DATASET RECORDS:
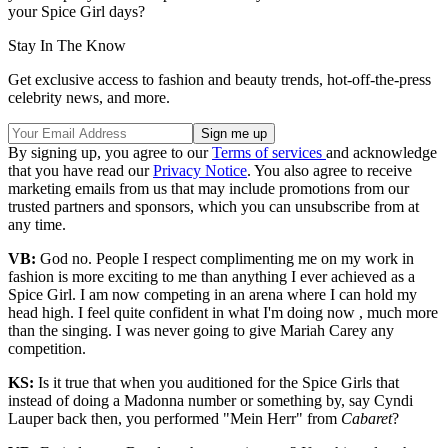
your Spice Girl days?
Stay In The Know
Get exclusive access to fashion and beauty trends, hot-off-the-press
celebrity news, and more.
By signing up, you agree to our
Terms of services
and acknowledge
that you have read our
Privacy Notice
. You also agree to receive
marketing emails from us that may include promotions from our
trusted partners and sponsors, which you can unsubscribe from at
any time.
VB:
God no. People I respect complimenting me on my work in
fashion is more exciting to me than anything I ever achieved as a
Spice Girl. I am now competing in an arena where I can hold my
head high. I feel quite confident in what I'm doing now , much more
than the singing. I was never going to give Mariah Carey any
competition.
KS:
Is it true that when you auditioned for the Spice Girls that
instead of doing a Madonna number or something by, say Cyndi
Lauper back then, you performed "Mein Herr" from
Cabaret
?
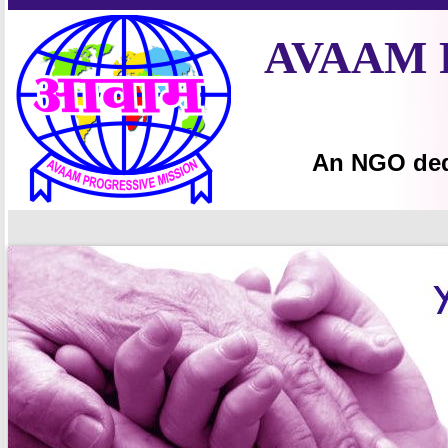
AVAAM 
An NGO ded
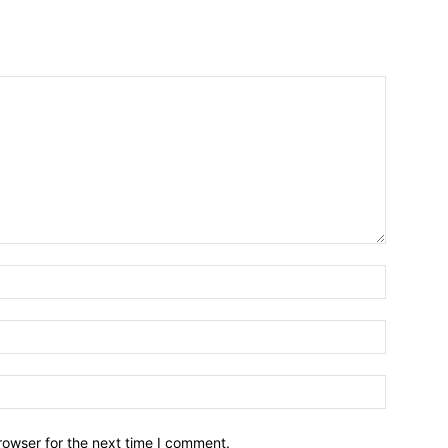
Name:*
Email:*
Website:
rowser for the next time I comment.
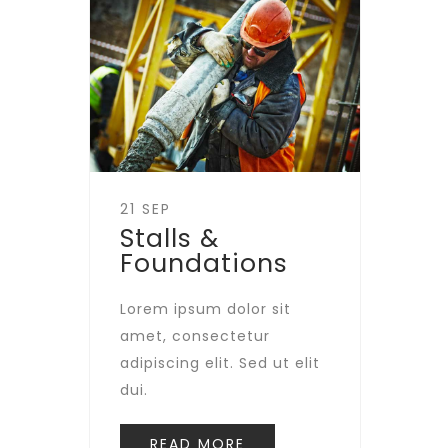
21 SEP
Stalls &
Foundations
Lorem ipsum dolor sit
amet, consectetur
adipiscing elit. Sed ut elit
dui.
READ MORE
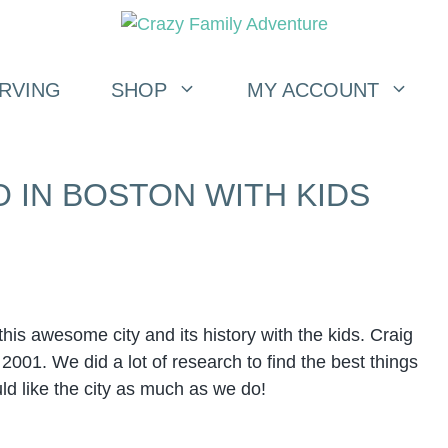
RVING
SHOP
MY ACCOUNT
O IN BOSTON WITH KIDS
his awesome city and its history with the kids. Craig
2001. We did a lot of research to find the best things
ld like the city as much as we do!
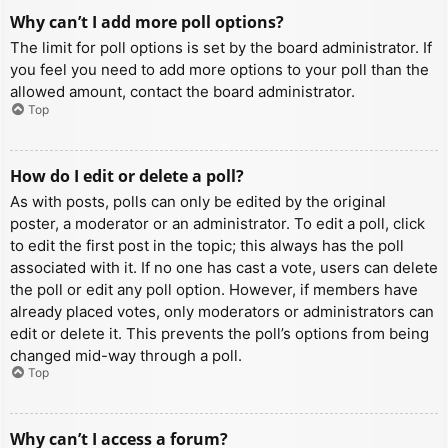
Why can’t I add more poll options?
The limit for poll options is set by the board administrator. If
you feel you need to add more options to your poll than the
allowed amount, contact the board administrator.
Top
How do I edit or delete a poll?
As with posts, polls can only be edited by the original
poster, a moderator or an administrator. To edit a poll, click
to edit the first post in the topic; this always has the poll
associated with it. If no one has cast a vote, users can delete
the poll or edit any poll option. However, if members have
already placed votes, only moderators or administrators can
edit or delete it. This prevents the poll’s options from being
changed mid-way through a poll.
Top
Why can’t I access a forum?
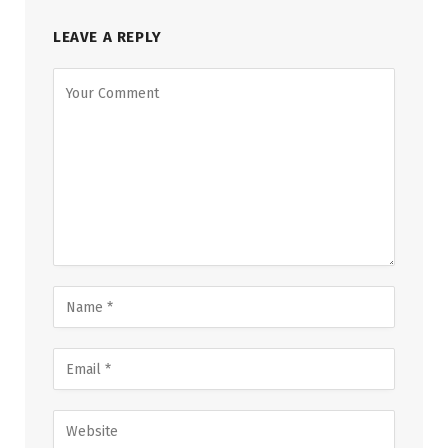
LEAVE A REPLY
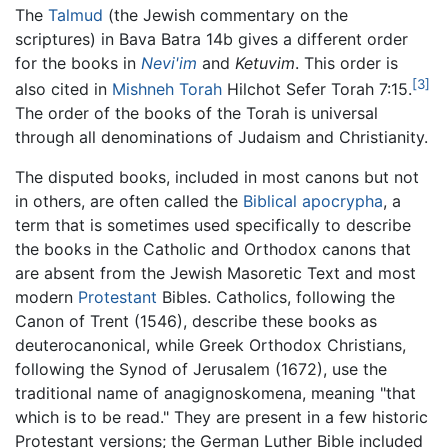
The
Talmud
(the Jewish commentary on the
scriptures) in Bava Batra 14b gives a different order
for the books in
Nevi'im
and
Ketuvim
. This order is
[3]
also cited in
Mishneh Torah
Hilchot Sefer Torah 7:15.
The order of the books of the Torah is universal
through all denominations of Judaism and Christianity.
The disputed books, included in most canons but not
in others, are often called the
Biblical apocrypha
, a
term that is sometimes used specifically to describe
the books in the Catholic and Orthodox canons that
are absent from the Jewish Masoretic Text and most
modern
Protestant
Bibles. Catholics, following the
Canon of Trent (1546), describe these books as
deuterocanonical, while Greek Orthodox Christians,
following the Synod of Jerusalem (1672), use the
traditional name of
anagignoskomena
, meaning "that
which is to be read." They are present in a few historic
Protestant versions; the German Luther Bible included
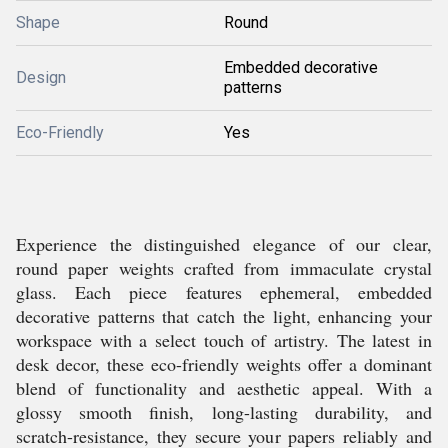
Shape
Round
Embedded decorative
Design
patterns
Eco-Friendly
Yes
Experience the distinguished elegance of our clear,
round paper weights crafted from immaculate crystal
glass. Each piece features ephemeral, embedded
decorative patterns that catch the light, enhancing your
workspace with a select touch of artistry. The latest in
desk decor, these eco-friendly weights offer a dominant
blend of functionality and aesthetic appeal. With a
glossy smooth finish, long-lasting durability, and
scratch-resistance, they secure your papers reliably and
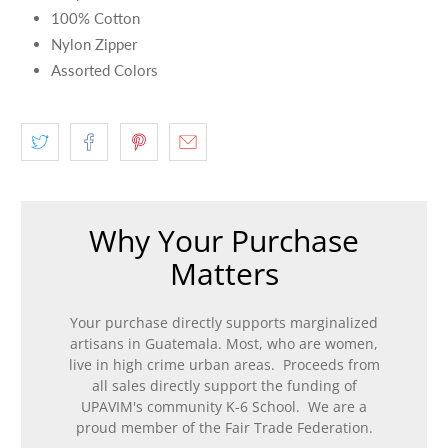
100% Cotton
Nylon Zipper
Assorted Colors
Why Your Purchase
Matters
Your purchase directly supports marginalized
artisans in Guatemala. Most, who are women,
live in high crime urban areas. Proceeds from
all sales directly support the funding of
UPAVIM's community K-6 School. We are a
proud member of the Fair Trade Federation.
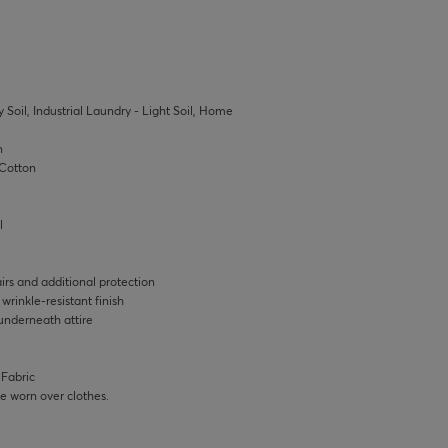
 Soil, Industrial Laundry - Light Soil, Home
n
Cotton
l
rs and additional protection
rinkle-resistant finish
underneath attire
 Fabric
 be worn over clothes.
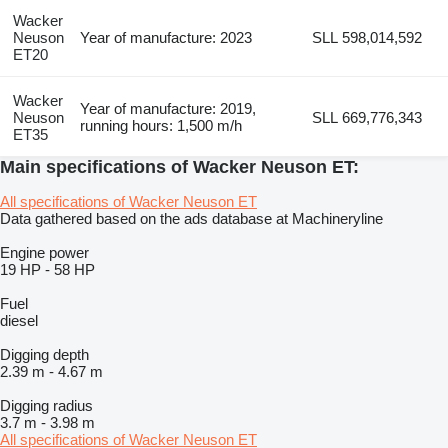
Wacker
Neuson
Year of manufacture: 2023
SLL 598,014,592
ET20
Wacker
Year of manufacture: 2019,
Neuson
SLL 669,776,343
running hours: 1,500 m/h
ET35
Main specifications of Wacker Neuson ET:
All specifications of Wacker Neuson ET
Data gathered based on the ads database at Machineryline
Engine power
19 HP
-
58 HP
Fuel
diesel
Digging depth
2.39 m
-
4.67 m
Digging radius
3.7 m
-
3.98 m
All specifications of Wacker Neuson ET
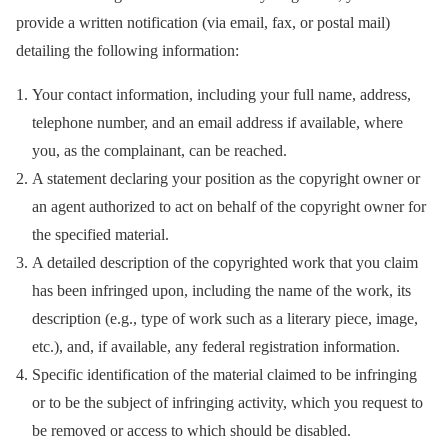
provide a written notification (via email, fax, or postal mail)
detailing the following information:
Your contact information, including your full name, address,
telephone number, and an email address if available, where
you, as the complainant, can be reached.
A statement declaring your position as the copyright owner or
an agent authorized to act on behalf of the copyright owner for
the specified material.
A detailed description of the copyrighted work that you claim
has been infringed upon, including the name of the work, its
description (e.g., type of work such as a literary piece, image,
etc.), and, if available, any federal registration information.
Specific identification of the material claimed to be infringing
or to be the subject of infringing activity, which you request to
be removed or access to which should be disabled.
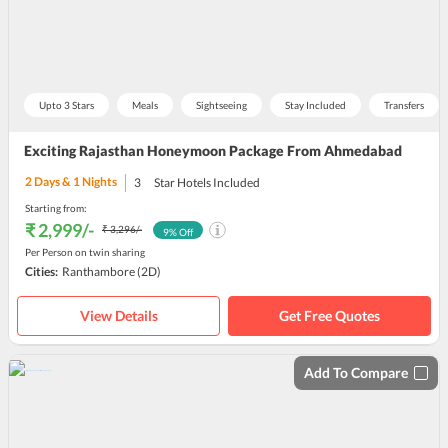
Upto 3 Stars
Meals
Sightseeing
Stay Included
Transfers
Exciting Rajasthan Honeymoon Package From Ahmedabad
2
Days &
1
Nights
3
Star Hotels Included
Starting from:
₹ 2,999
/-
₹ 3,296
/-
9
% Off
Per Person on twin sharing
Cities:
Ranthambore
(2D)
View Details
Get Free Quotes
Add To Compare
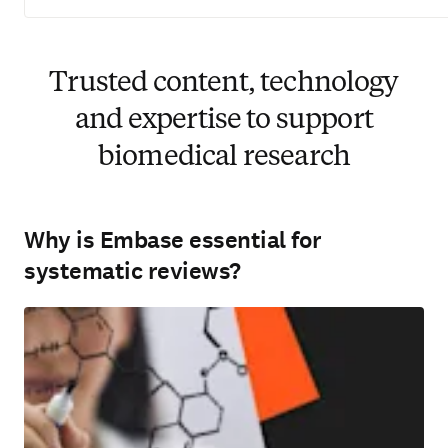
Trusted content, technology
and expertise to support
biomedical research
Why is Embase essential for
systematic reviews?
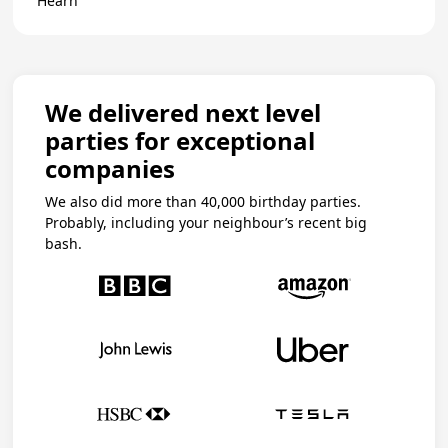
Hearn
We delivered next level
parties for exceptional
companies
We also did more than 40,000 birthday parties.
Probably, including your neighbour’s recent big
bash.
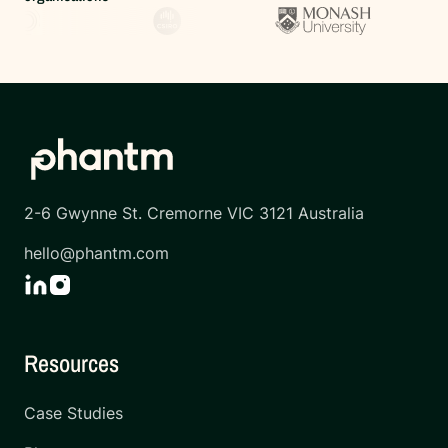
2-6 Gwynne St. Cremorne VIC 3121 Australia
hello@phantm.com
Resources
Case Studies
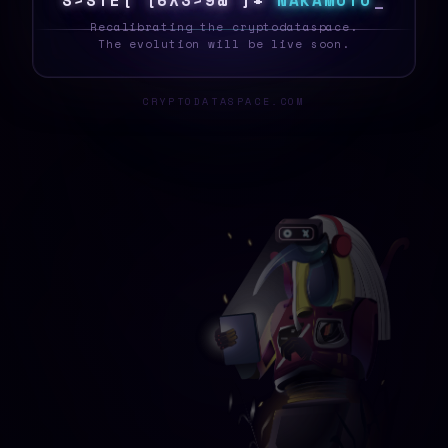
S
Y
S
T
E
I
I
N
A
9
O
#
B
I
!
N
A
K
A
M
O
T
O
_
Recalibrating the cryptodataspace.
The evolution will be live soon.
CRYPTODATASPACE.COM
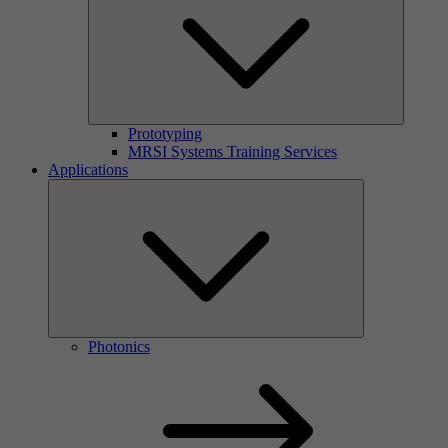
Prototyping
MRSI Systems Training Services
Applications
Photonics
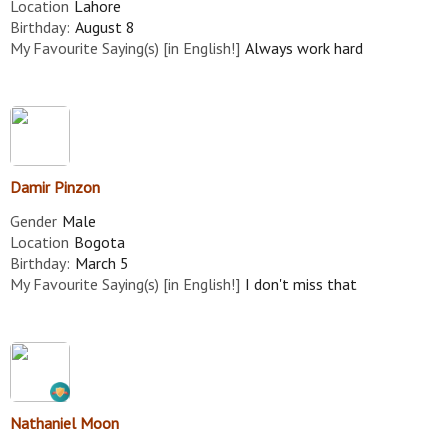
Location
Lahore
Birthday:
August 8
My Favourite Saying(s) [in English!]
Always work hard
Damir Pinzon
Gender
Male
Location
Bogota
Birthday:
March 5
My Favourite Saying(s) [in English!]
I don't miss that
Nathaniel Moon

EXERCISE REQUIREMENTS:
Go through the listing above and write out exactly the lines starting with the one holding "As with posts, polls" and running through the one holding "already placed votes, only", ends included, and no others.

RESULT BELOW:
As with posts, polls can only be edited by the original
poster, a moderator or an administrator. To edit a poll, click
to edit the first post in the topic; this always has the poll
associated with it. If no one has cast a vote, users can delete
the poll or edit any poll option. However, if members have
already placed votes, only moderators or administrators can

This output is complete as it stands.